Ms SCOTT (Lindsay) (11:22): I move:

That this House:

(1) notes that the first major root and branch review of competition policy in more than 20 years, as promised by the Coalition, is being delivered, and:

(a) is being conducted with a focus on the current laws and competition framework, to ensure that efficient businesses, both big and small, can compete effectively and have incentives to invest and innovate for the future; and

(b) will provide a framework for delivering durable benefits to consumers by building a productive and competitive 21st century Australian economy;

(2) recognises the plans of the Government to support efficient markets which deliver lower prices and better services for Australian consumers; and

(3) commends the Government on its approach to this important economic reform.

I come to this place with a fundamental belief in small government. I also believe in the importance of free trade and a free and fair market. In fact, I believe it is a fundamental role of government to provide that fair and even playing field, a platform that will allow business to innovate and to flourish. It is for this reason I bring this matter to the House. I commend the minister for getting on with the job with a root and branch review of the competition policy. I commend the minister for getting this policy review underway.

The last comprehensive review of competition policy, the Hilmer review, was in 1993, more than 20 years ago. Hasn't the economy—hasn't the world—changed in that 20 years?

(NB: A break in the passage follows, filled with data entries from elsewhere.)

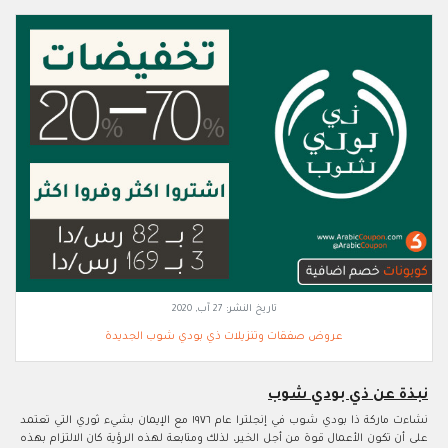
تاريخ النشر:
27 آب, 2020
عروض صفقات وتنزيلات ذي بودي شوب الجديدة
نبذة عن ذي بودي شوب
نشاءت ماركة ذا بودي شوب في إنجلترا عام ١٩٧٦ مع الإيمان بشيء ثوري التي تعتمد
على أن تكون الأعمال قوة من أجل الخير، لذلك ومتابعة لهذه الرؤية كان الالتزام بهذه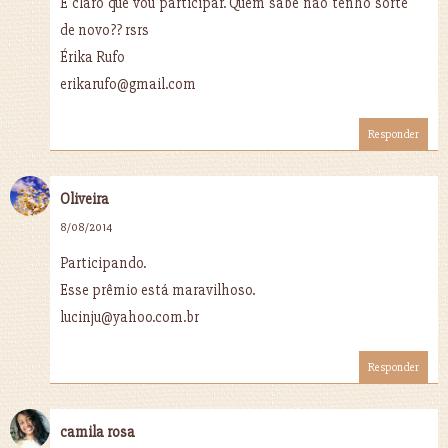
É claro que vou participar. Quem sabe não tenho sorte
de novo?? rsrs
Érika Rufo
erikarufo@gmail.com
Responder
Oliveira
8/08/2014
Participando.
Esse prêmio está maravilhoso.
lucinju@yahoo.com.br
Responder
camila rosa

This root and branch review delivers on a key election commitment. The review is sure to identify ways to build and promote the Australian economy and promote investment, growth and jobs creation. The competition review will examine not only the current laws but also the broader competition framework to increase productivity and efficiency in markets, drive benefits to ease cost of living pressures and raise the living standards for all Australians. We need competition laws for the 21st century. In the words of Professor Harper, who is leading the review, 'We need a modern, responsive competition policy framework that strengthens our economy today and positions us for the new opportunities and challenges we face in the decades to come.'

Good and sound competition policy should enhance innovation, create new goods and services and develop new ways to do business. Ensuring a fair playing field is good for consumers and business alike. Competition has the power to boost growth, enhance our standards of living and drive productivity. I was raised in a small business family and my dad, who at various times throughout his career found new ways to do business and moved into new franchising models, always said, 'Competition doesn't kill you. It makes you stronger. It makes you find new ways to do business.'

More than ever, we live in a changing environment and a changing economy. Our economy is most definitely dynamic. In the years since the last review, the FMCG market alone within our major supermarkets—both Coles and Woolworths—had a market share of about 40 per cent. Today their market share is in excess of 80 per cent, and I expect my good friend the member for Hughes will touch on these exact points. These two competitors are changing not only the face of our FMCG environment but also hardware, fuel, insurance, liquor, pubs—which I am sure the member for Reid will also discuss today—and changing the way business and consumer goods right across our economy are being purchased and acquired.

Also since the last review we have seen the advent of the internet, with social media alone changing the way all consumers communicate, how we do business and how we acquire goods and services. It has also changed the retail experience for all Australians and shoppers right around the world. The World Internet Project's latest report has found that Australia's online shopping grew by 46 per cent between 2011 and 2013, far outpacing the growth of bricks-and-mortar retailing. Last year Australians spent over $14 billion on online retail and 6.5 per cent spending in bricks-and-mortar retail, according to the NAB Online Retail Sales Index. Industry estimates indicate that the growth trend will continue. According to Frost & Sullivan for example, 'Online retail sales will grow by around 13 per cent, year on year, in the next five years.'

In such a dynamic world and an innovative economy, such changing environments also present so many challenges for policymakers and regulators. This is why I am so proud to be part of a government that is meeting these demands and stepping up to the plate to review our competition policy—to have a competition policy that will be right, into the future. Our last competition policy is over 20 years old. It is time we review our competition policy to continue to provide that fair and even playing field for all Australians. I commend this motion to the House.

The DEPUTY SPEAKER ( Mr Ewen Jones ): Is the motion seconded?

A government member: I second the motion and reserve my right to speak.